Critical distance value for attractive force

[chaos333]

On Problem 3.11 for Griffiths' Electrodynamics, there is a question that asks for the critical value between a point charge and a conducting shell, but I don't quite know what they mean by 'critical value' in this context and how I'm supposed to approach this question, the rest of the problem is reasonable.

 

[Andrew Mason]

The critical value would seem to be the point at which the force direction changes.
I think we will need to see Problem 3.10 to understand the set-up.

AM

 

[chaos333]

The critical value would seem to be the point at which the force direction changes.
I think we will need to see Problem 3.10 to understand the set-up.

AM

The method it refers to is that in 3.10 you were supposed to set q'+q''=0, where q' and q'' lie inside the conductor and represent the charge of the conductor, so for this problem you essentially do q'+q''=q where q'' lies on the origin of the sphere, q' lies a distance 'a' (inside the sphere still) and a third charge q is outside the sphere a distance 'b'. It's a modification of this problem.

 

[Andrew Mason]

So in this problem, 3.11, the conducting sphere is a hollow conducting sphere that is not grounded containing charge q?

All charges will be on the surface so the sphere will have a surface charge distribution (for a given position of the point charge, q at a distance $a$ from the centre of the sphere) that gives all charges the same potential. Since $\vec{F}=-\frac{dU}{dx}$ you will need to find the point at which $\frac{dF}{dx}=-\frac{d^2U}{dx^2}=0$

AM

 

[chaos333]

So in this problem, 3.11, the conducting sphere is a hollow conducting sphere that is not grounded containing charge q?

All charges will be on the surface so the sphere will have a surface charge distribution (for a given position of the point charge, q at a distance $a$ from the centre of the sphere) that gives all charges the same potential. Since $\vec{F}=-\frac{dU}{dx}$ you will need to find the point at which $\frac{dF}{dx}=-\frac{d^2U}{dx^2}=0$

AM

Does this seem like the correct expression for F using superposition?

 

[TSny]

The method it refers to is that in 3.10 you were supposed to set q'+q''=0, where q' and q'' lie inside the conductor and represent the charge of the conductor, so for this problem you essentially do q'+q''=q where q'' lies on the origin of the sphere,

Yes

q' lies a distance 'a' (inside the sphere still)

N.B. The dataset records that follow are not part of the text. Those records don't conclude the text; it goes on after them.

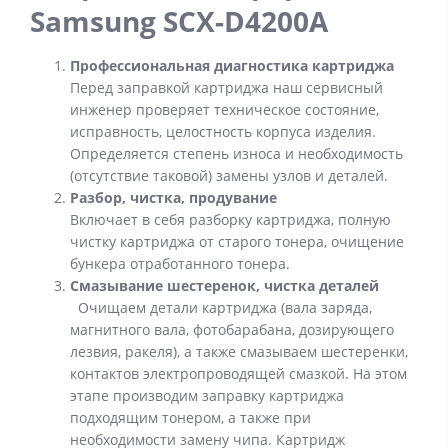
Samsung SCX-D4200A
Профессиональная диагностика картриджа
Перед заправкой картриджа наш сервисный
инженер проверяет техническое состояние,
исправность, целостность корпуса изделия.
Определяется степень износа и необходимость
(отсутствие таковой) замены узлов и деталей.
Разбор, чистка, продувание
Включает в себя разборку картриджа, полную
чистку картриджа от старого тонера, очищение
бункера отработанного тонера.
Смазывание шестеренок, чистка деталей
Очищаем детали картриджа (вала заряда,
магнитного вала, фотобарабана, дозирующего
лезвия, ракеля), а также смазываем шестеренки,
контактов электропроводящей смазкой. На этом
этапе производим заправку картриджа
подходящим тонером, а также при
необходимости замену чипа. Картридж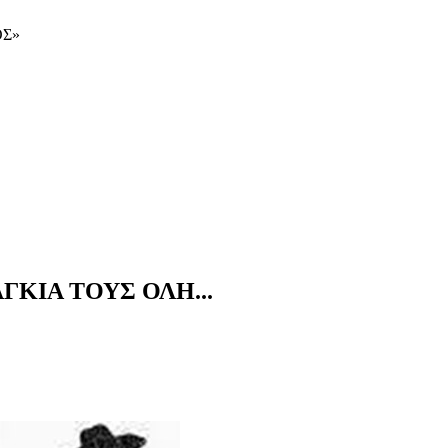
ΟΣ»
ΚΙΑ ΤΟΥΣ ΟΛΗ...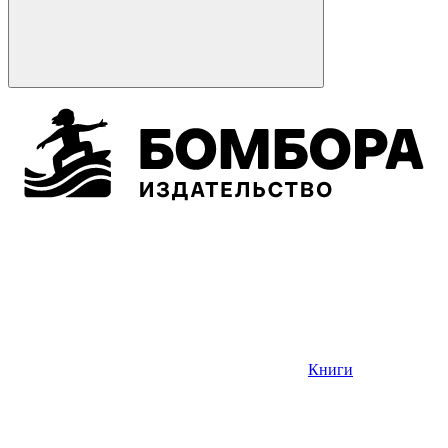
Книги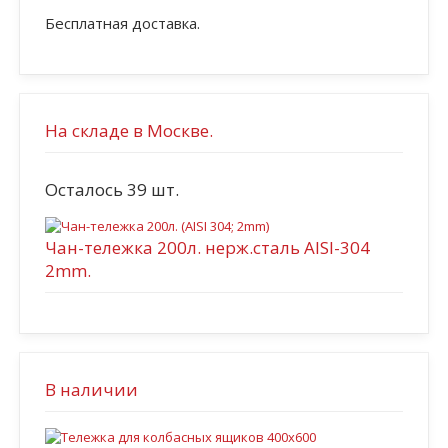
Бесплатная доставка.
На складе в Москве.
Осталось 39 шт.
Чан-тележка 200л. нерж.сталь AISI-304
2mm.
В наличии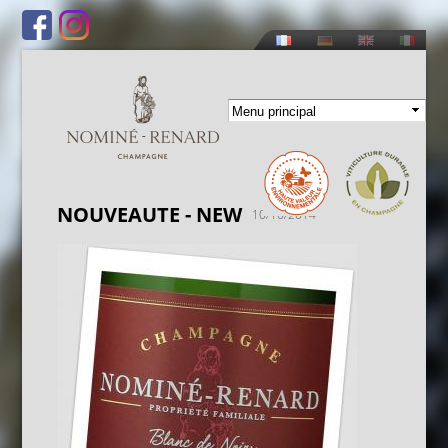
Aller au
contenu
principal
NOUVEAUTE - NEW
10/10/2014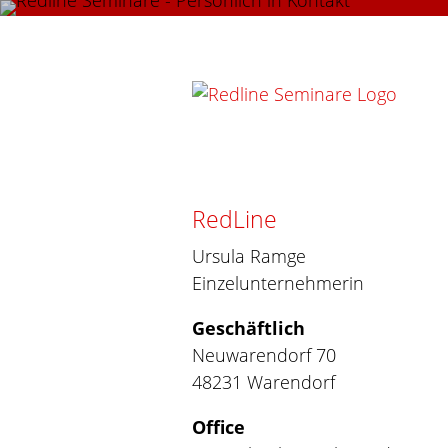
RedLine
Ursula Ramge
Einzelunternehmerin
Geschäftlich
Neuwarendorf 70
48231 Warendorf
Office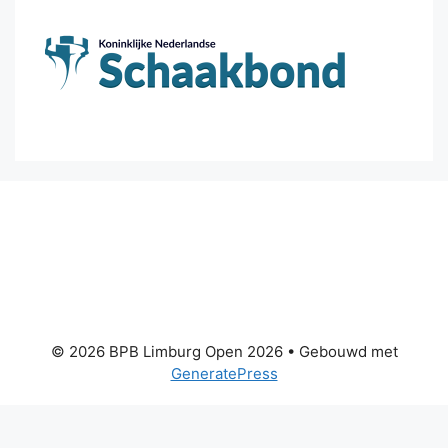
© 2026 BPB Limburg Open 2026
• Gebouwd met
GeneratePress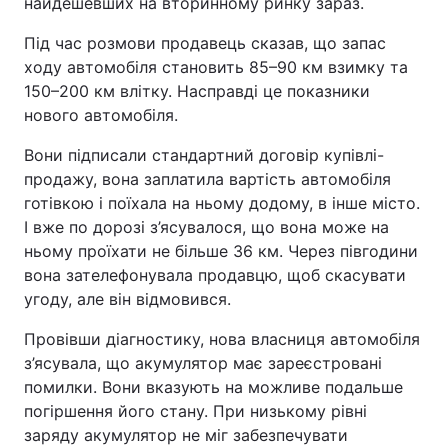
найдешевших на вторинному ринку зараз.
Під час розмови продавець сказав, що запас
ходу автомобіля становить 85–90 км взимку та
150–200 км влітку. Насправді це показники
нового автомобіля.
Вони підписали стандартний договір купівлі-
продажу, вона заплатила вартість автомобіля
готівкою і поїхала на ньому додому, в інше місто.
І вже по дорозі з’ясувалося, що вона може на
ньому проїхати не більше 36 км. Через півгодини
вона зателефонувала продавцю, щоб скасувати
угоду, але він відмовився.
Провівши діагностику, нова власниця автомобіля
з’ясувала, що акумулятор має зареєстровані
помилки. Вони вказують на можливе подальше
погіршення його стану. При низькому рівні
заряду акумулятор не міг забезпечувати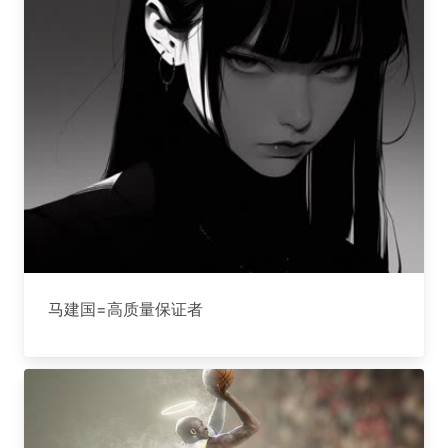
马建国=高质量保证者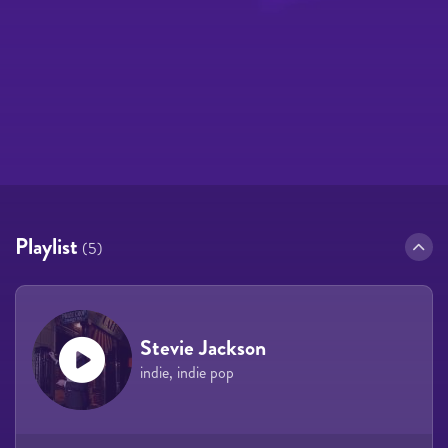
Playlist
(5)
Stevie Jackson
indie, indie pop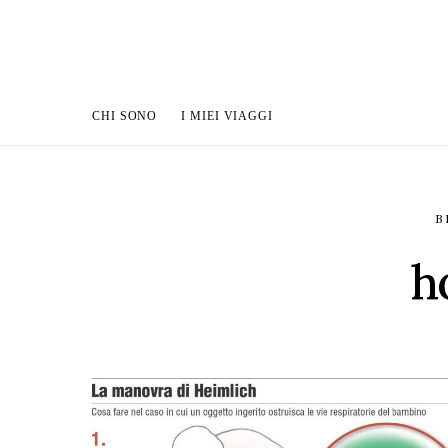
CHI SONO
I MIEI VIAGGI
B
h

Did you mean to say q' lies a distance 'b' from the center of the sphere?

and a third charge q is outside the sphere a distance 'b'.

Did you mean q is a distance 'a' from the center of the sphere?

Does this seem like the correct expression for F using superposition?
View attachment 348079

Yes, except you left out the charge q in your expression for F.

 

[chaos333]

Yes


Did you mean to say q' lies a distance 'b' from the center of the sphere?


Did you mean q is a distance 'a' from the center of the sphere?


Yes, except you left out the charge q in your expression for F.

Yeah my bad,

so I differentiate this and set it to 0? Pretend 'a' is a variable, maybe x, then I differentiate it like a variable right?

 

[TSny]

Yeah my bad, View attachment 348098

Still missing a factor of q. Otherwise, looks good.

so I differentiate this and set it to 0? Pretend 'a' is a variable, maybe x, then I differentiate it like a variable right?

No need to differentiate. You're not looking for a "critical point" in the sense of a maximum or minimum of $F$. The critical point in this problem is the value of $a$ for which the force switches from repulsive to attractive. What is the value of $F$ at this critical point?

 

[chaos333]

Still missing a factor of q. Otherwise, looks good.


No need to differentiate. You're not looking for a "critical point" in the sense of a maximum or minimum of $F$. The critical point in this problem is the value of $a$ for which the force switches from repulsive to attractive. What is the value of $F$ at this critical point?

0, that makes sense... When I go to solve for it though I just get a nasty polynomial, should I brute force it or is there another approach?

 

[TSny]

0, that makes sense... When I go to solve for it though I just get a nasty polynomial, should I brute force it or is there another approach?

Yes, it's messy. You might let $x = a/R$ or $x = R/a$, whichever you prefer. As you're seeing, $F = 0$ yields a polynomial in $x$ for which you need to find the root(s). If you have access to a computer algebra system, you can check to see if the polynomial factors nicely. Or, you could plot the polynomial to get a good numerical approximation for the solution.

 

[chaos333]

Yes, it's messy. You might let $x = a/R$ or $x = R/a$, whichever you prefer. As you're seeing, $F = 0$ yields a polynomial in $x$ for which you need to find the root(s). If you have access to a computer algebra system, you can check to see if the polynomial factors nicely. Or, you could plot the polynomial to get a good numerical approximation for the solution.

Sorry for getting to you late, but I got it, thanks for your help!

 

[TSny]

Sorry for getting to you late, but I got it, thanks for your help!

You are welcome. Glad it worked out.